START The records

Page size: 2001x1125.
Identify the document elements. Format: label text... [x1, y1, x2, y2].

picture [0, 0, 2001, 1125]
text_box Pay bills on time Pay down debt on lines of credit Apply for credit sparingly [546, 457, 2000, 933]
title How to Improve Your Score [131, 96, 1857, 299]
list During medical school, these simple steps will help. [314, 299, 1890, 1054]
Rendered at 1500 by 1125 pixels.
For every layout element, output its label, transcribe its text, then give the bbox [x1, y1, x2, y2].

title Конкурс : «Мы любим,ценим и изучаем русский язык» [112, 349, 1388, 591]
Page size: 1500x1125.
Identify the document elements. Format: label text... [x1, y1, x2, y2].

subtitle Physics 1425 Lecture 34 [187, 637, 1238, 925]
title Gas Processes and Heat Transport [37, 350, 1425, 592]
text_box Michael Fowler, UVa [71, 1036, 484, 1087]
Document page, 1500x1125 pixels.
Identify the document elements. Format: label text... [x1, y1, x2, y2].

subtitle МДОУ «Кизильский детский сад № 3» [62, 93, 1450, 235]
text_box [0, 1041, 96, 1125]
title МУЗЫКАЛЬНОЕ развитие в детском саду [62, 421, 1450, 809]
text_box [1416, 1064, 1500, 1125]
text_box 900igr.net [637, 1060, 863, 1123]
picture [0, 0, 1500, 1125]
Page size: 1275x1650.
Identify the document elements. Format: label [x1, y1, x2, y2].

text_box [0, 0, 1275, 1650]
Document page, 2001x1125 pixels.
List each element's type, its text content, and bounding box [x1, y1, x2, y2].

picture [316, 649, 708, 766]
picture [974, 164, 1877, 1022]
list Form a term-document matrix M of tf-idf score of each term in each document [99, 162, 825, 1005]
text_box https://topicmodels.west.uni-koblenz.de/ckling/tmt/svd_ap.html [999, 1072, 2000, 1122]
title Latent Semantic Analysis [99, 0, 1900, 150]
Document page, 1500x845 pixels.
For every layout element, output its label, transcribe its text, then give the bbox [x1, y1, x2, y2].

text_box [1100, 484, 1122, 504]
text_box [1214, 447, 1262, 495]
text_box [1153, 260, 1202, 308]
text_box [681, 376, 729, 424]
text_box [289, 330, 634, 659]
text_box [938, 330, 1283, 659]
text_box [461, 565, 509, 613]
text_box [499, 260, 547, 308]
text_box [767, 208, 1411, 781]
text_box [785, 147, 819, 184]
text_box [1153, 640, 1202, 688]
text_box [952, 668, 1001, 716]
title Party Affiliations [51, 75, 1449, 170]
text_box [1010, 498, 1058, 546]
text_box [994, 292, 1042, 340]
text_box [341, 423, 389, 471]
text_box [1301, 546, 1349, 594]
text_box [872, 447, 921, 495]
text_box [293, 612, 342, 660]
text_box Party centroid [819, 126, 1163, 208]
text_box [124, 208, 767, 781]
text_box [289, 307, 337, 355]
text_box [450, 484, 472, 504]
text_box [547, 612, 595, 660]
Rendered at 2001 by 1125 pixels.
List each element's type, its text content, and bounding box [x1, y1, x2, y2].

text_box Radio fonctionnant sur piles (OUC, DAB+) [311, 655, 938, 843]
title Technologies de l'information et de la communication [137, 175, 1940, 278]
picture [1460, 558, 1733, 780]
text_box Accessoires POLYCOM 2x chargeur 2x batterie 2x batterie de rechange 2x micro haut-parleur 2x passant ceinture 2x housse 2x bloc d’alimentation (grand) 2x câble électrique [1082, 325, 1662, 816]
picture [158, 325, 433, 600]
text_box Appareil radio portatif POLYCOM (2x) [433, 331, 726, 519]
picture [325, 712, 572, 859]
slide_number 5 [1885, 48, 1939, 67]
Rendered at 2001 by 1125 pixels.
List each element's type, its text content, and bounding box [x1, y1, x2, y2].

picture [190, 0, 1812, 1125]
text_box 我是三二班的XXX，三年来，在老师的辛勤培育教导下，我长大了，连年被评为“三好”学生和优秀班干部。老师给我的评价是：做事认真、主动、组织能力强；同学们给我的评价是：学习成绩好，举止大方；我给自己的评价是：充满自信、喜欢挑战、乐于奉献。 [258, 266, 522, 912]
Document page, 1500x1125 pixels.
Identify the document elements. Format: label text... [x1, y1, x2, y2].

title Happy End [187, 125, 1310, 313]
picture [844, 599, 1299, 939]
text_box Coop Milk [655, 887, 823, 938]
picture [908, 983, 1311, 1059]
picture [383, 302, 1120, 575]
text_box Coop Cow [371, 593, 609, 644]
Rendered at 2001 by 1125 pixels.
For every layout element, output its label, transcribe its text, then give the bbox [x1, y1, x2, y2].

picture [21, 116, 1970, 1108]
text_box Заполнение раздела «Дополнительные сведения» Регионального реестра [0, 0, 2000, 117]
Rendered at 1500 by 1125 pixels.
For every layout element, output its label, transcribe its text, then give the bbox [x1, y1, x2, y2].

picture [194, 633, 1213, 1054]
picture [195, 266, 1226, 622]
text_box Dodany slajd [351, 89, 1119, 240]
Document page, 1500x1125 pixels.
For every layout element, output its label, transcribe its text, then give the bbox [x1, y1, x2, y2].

END The records

● Task objective:
When you reach the line in the material above that holds "Page size: 1275x1650.", begin reproducing lines exactly, and stop after the line that holds "Document page, 2001x1125 pixels.".

● Output of the exercise:
Page size: 1275x1650.
Identify the document elements. Format: label [x1, y1, x2, y2].

text_box [0, 0, 1275, 1650]
Document page, 2001x1125 pixels.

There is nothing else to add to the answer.